Según las indagatorias, Solano Ruiz, quien se encuentra prófugo de la justicia, habría estado detrás de la misteriosa muerte de dos capitanes de la Armada que estaban involucrados en el caso. Además, se le señala como el responsable del asesinato del contraalmirante Fernando Rubén Guerrero Alcántar, exdirector de Recaudación de Aduanas en Manzanillo, Colima, quien había denunciado el tráfico ilegal de combustible.
La investigación de la FGR también revela que Solano Ruiz habría estado vinculado con los hermanos Manuel Roberto y Fernando Farías Laguna, sobrinos políticos del exsecretario de Marina, José Rafael Ojeda Durán, quienes habrían tejido una red de corrupción durante el sexenio de AMLO. A través de esta estructura, habrían consolidado un control sistemático y sostenido sobre áreas estratégicas del sistema de operación de las aduanas, cometiendo presuntamente delitos como tráfico de influencias, enriquecimiento ilícito, lavado de dinero y delincuencia organizada.

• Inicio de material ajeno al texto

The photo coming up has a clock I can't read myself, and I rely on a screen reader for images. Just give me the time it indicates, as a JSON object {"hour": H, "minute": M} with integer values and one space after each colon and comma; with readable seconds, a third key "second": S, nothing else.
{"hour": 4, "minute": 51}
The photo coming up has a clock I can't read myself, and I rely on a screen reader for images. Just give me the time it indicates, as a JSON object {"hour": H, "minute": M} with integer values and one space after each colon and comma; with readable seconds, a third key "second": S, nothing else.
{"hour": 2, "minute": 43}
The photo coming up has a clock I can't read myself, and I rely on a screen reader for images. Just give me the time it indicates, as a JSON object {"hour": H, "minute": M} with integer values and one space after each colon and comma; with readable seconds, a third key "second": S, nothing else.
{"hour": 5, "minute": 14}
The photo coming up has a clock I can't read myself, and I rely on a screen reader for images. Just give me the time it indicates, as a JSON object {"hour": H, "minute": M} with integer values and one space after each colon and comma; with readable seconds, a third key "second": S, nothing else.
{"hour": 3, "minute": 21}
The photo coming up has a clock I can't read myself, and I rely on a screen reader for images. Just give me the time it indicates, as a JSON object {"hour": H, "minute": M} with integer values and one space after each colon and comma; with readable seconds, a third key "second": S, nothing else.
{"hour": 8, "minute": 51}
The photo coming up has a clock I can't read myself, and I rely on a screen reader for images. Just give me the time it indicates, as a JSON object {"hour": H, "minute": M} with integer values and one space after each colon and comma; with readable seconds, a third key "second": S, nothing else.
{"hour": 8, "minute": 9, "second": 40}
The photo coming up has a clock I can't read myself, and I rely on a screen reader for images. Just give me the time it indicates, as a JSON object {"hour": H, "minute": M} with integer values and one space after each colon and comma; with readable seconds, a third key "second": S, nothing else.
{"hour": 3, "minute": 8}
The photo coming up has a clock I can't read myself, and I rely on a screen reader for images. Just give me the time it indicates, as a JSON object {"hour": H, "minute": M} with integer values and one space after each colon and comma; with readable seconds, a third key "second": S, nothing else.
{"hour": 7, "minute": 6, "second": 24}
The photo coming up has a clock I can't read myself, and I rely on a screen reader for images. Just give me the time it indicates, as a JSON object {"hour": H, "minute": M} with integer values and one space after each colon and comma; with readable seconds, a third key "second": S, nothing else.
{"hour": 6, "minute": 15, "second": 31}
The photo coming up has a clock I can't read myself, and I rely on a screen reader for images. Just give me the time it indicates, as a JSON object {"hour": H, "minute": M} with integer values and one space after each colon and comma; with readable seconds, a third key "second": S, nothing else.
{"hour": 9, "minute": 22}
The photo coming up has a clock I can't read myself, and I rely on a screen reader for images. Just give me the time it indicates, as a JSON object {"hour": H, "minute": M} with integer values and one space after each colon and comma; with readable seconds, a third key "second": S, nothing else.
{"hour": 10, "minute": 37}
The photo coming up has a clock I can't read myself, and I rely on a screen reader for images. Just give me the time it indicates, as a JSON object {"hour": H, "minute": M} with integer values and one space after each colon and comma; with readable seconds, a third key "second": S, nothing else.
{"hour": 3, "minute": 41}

Además, el testigo protegido "Santo" asegura que Solano Ruiz es "el rey del fentanilo" y que junto con una mujer conocida como "La China", facilitan el tráfico de otras sustancias. La Unidad de Inteligencia Financiera (UIF) también ha detectado al menos 79 depósitos por 5 millones de pesos en las cuentas del capitán prófugo entre junio de 2020 y diciembre de 2024.
La investigación de la FGR sigue en curso, pero las revelaciones sobre la presunta participación del "Capitán Sol" en esta red de corrupción y narcotráfico han generado gran impacto y preocupación en torno a la seguridad y la integridad de las instituciones encargadas de la vigilancia aduanera en el país.